* Page extract:

The best new singles this week
Our writers’ favourites from the past seven days

SINGLE OF THE WEEK
Can Oral’s roots might be Finnish and Turkish and he may well have been born in Frankfurt, but his sound has always been indelibly marked by living in New York for the majority of the 90s. As well as fuelling the city’s techno scene with his Temple Records shop and label, he kept himself busy slinging out bold club music on legendary labels. His is a catalogue bursting with surprises, and his sound so often sported that dirty, overdriven drum machine sound which tells you someone was vibing hard when they recorded the music.
Oral knows how to make a dancefloor track, but the best artists know the rules so they know how to break free of them. In linking up with self-described microhouse label Daro for the latest instalment in his Super-8 series, we get a look in on the mechanics of his non-conformist approach. While we don’t know the exact origins of ‘My House’, it comes on with a clipped, swung house shuffle which calls to mind the deeper end of NYC somewhere between Nu Groove and Strictly Rhythm, but even then the blippy stabs and spooked-out pad tones move according to their own logic. ‘In Waves’ goes further out, laying down a thick blanket of low end and letting slow modulating synth pulses and icy chords mark out a space like LFO’s deepest early cuts given some heavy downers.

* Provided records:
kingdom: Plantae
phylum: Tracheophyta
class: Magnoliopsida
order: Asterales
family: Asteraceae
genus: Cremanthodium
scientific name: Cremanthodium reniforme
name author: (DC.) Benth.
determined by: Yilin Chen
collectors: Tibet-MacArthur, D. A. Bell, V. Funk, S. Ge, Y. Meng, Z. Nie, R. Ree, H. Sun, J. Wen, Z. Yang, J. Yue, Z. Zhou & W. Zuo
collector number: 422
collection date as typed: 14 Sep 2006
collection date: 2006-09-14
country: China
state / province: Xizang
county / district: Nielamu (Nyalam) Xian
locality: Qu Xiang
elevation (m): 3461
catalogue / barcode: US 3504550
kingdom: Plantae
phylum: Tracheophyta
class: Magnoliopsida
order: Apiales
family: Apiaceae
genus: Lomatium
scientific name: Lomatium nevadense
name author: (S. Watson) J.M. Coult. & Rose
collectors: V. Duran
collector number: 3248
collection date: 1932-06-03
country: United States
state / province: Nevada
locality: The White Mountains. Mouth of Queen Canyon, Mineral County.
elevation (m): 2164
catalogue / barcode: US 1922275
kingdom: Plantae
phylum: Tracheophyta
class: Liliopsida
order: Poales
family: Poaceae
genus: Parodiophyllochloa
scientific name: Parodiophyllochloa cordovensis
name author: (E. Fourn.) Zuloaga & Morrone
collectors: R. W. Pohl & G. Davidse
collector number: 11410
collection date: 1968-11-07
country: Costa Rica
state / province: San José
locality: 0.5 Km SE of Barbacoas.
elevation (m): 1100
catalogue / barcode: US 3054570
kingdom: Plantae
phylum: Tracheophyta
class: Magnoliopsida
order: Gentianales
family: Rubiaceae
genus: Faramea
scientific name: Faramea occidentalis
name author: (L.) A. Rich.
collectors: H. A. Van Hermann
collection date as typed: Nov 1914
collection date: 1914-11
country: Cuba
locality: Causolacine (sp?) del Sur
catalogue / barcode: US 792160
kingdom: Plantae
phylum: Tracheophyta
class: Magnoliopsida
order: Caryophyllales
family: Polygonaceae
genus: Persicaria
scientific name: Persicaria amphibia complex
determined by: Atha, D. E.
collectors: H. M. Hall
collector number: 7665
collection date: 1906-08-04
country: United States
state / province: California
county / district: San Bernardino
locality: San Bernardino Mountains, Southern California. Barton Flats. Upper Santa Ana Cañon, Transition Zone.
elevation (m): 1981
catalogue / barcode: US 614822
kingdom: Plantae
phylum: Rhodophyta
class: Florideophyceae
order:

* Set of tasks:
1/ Do these statements agree with the singles review? Answer yes or no for each, quoting the words of the review that decide it.
(a) Can Oral lived in New York for most of the 1990s.
(b) Daro calls itself a microhouse label.
(c) The writer knows exactly where 'My House' came from.
2/ Answer these from the singles review:
(a) What was the name of the shop and label Can Oral ran?
(b) Which of his series does the release on Daro belong to?
(c) Whose deepest early cuts does 'In Waves' resemble?
3/ Translate this sentence from the singles review into Spanish: "Oral knows how to make a dancefloor track, but the best artists know the rules so they know how to break free of them."

* Answers to the exercises:
1/
(a) Yes: "living in New York for the majority of the 90s"
(b) Yes: "self-described microhouse label Daro"
(c) No: "While we don’t know the exact origins of ‘My House’"

2/
(a) Temple Records
(b) Super-8
(c) LFO's

3/ Oral sabe cómo hacer un tema para la pista de baile, pero los mejores artistas conocen las reglas, así que saben cómo liberarse de ellas.